__Tasks for this exercise__
1) List every value of ws given in the co-occurrence filter page's description of Figure 5.
2) According to the co-occurrence filter page, what does hard quantization mean?
3) Copy the co-occurrence filter page from "#### Figure 6: The" to "eliminates this problem.".

# Co-occurrence Filter - Supplementary Material

### Outline

#### Figures

We present the figures from our submission in full resolution and without cropping:

Figure 5: The effect of window size
Figure 6: The effect of soft quantization
Figure 7: Comparison of iterative vs. rolling
Figure 8: Applying CoF Itterativly
Figure 9: Comparison to other Methods
Figure 10: Applications

#### Mathematical Derivation

Equation 15: Co-occurrence: from Hard to Soft [also available as pdf]

To switch between images please use the colored buttons on the left.

### Figures:

#### Figure 5: The effect of window size:

The figure shows the effect of the filters' support size, where ws denotes half its size in both dimensions. The smaller the filter, the smaller the texture that it smooths. For ws = 3, only the smallest imperfections of the stones are smoothed. When ws = 5 the bricks on top of the background building starts to smooth as well. Finally, ws = 15 soften the borders between stones.

#### Figure 6: The effect of soft quantization:

The figure shows the effect of soft quantization. Hard quantization means that each pixel is assigned to a single cluster. In soft quantization we assign each pixel to all clusters. Its contribution is (inverse) proportional to its distance to the cluster mean. Hard quantization introduces artifacts because nearby pixels are mapped to different clusters. Take for example Barbara's hands. Soft quantization eliminates this problem.

__Data provided__
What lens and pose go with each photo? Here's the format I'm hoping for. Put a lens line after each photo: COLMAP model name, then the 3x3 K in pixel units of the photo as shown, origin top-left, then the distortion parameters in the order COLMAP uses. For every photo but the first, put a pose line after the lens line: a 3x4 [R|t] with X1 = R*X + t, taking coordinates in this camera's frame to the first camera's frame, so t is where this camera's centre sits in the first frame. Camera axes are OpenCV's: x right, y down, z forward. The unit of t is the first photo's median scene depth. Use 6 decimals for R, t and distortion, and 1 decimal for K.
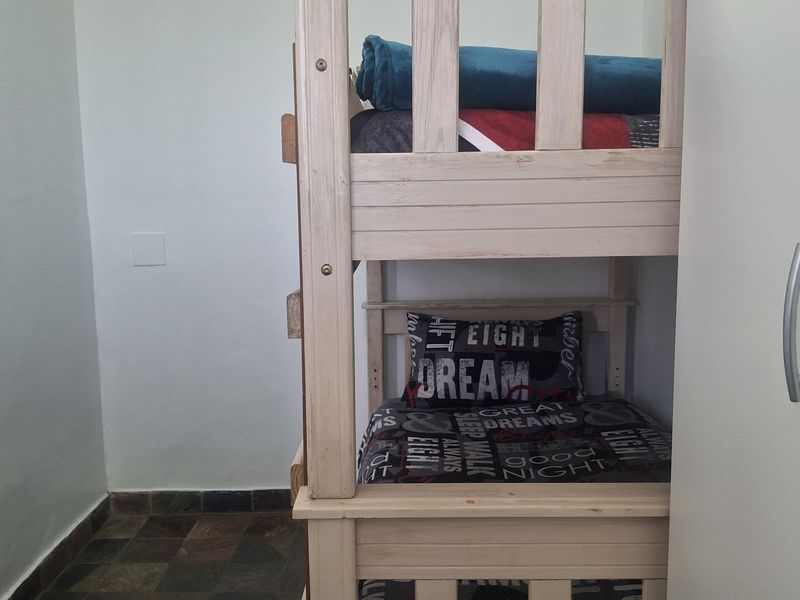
lens RADIAL K [[774.9, 0, 400.0], [0, 774.9, 300.0], [0, 0, 1]] dist [0.183935, -0.430052]
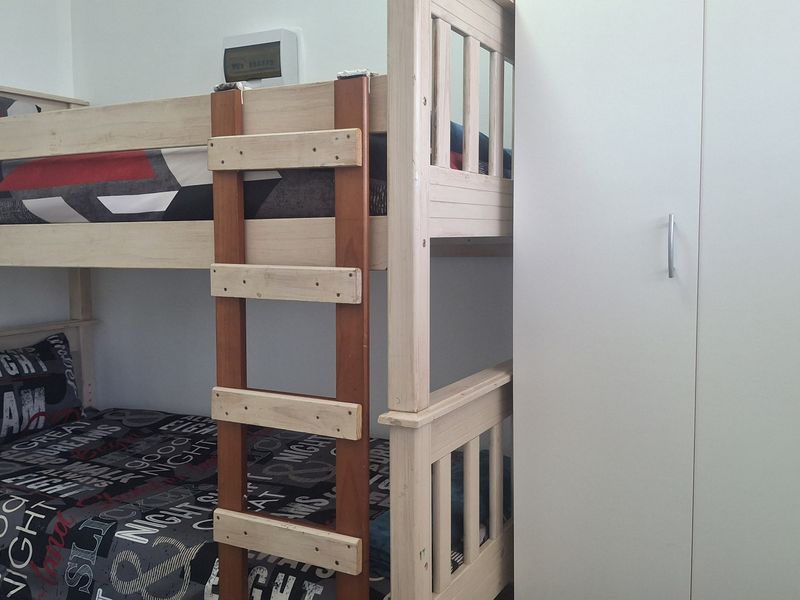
lens RADIAL K [[774.9, 0, 400.0], [0, 774.9, 300.0], [0, 0, 1]] dist [0.183935, -0.430052]
pose [[0.454983, -0.067169, 0.887963, -0.579376], [0.122714, 0.992367, 0.012189, 0.016137], [-0.882004, 0.103420, 0.459753, 0.164415]]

__Responses__
1) 3, 5, 15

2) Each pixel is assigned to a single cluster.

3)
#### Figure 6: The effect of soft quantization:

The figure shows the effect of soft quantization. Hard quantization means that each pixel is assigned to a single cluster. In soft quantization we assign each pixel to all clusters. Its contribution is (inverse) proportional to its distance to the cluster mean. Hard quantization introduces artifacts because nearby pixels are mapped to different clusters. Take for example Barbara's hands. Soft quantization eliminates this problem.